GIVEN RECORDS -
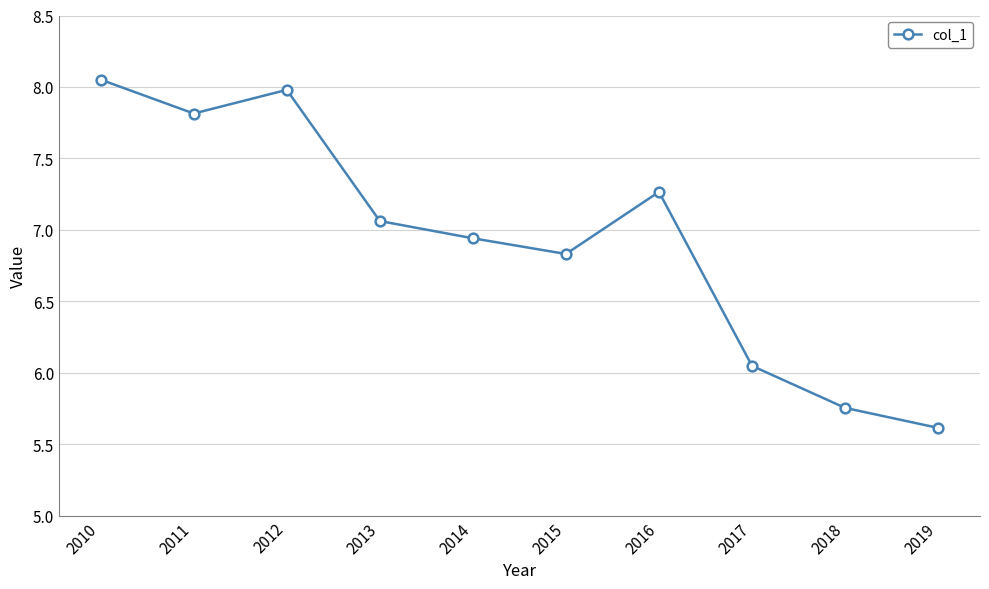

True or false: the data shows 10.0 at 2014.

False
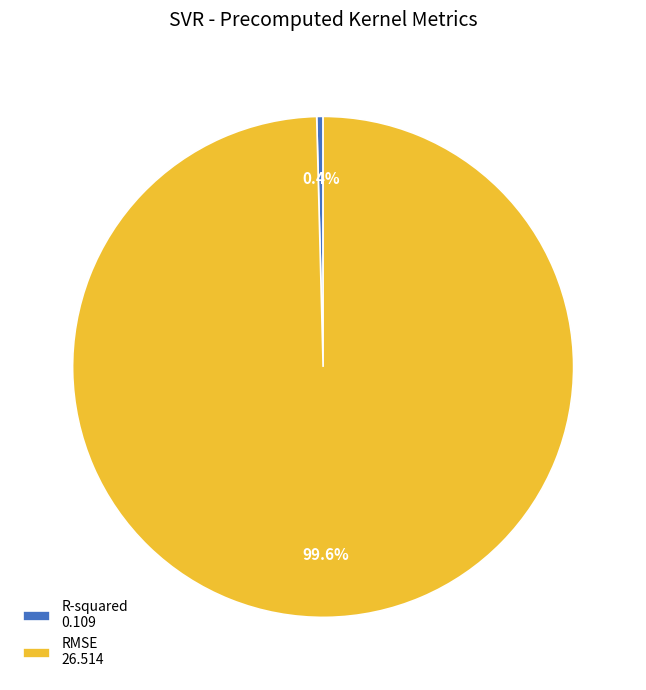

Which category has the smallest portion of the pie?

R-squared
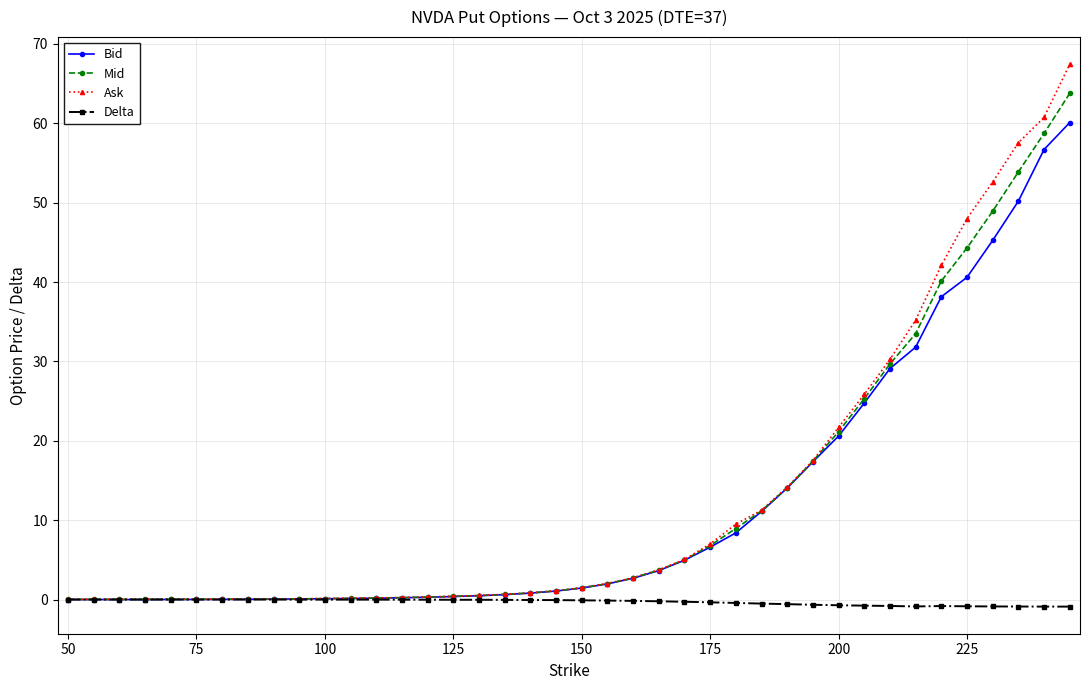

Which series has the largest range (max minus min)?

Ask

---

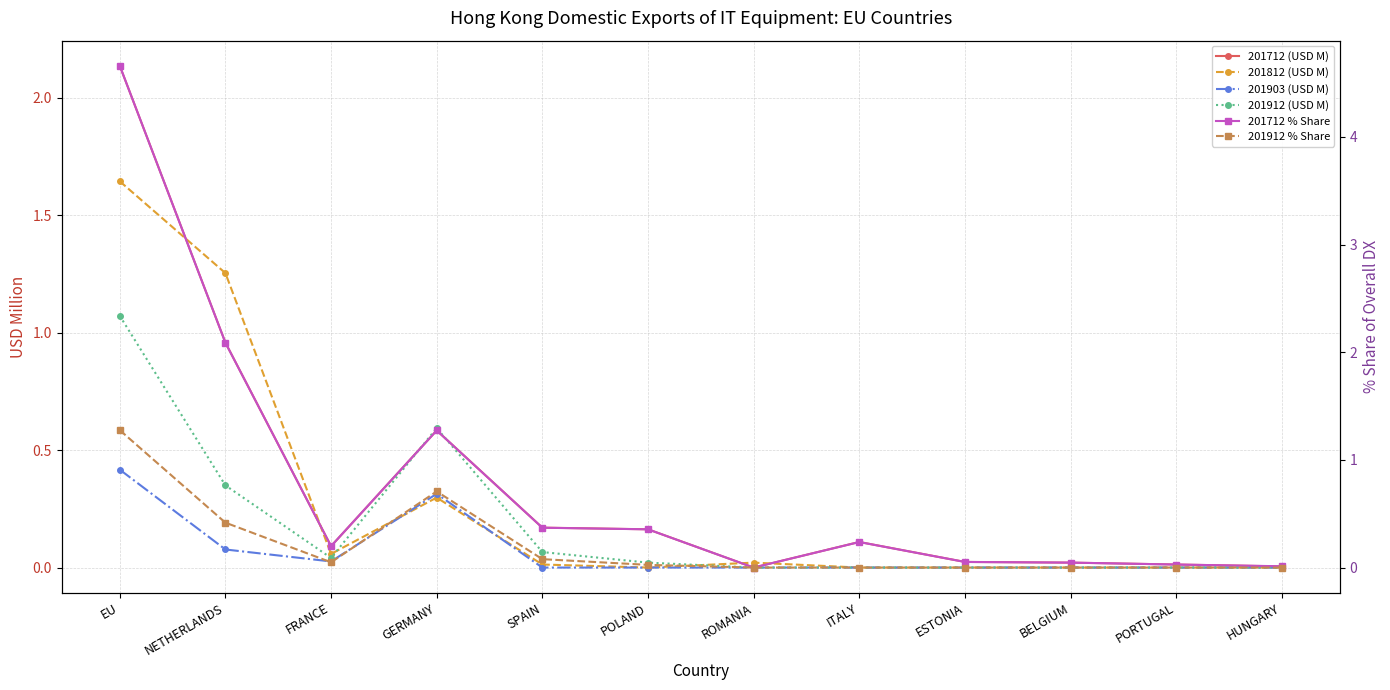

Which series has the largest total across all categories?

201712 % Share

WORK TO BE COMPLETED -
Substitute "segment" for "category" in the lines from the line containing "True or false: the data shows 10.0 at 2014." up to and including the line containing "Which series has the largest range", leaving all else unchanged. Return only those lines, and omit the pictures.

ANSWER TO THIS PROBLEM -
True or false: the data shows 10.0 at 2014.

False

Which segment has the smallest portion of the pie?

R-squared

Which series has the largest range (max minus min)?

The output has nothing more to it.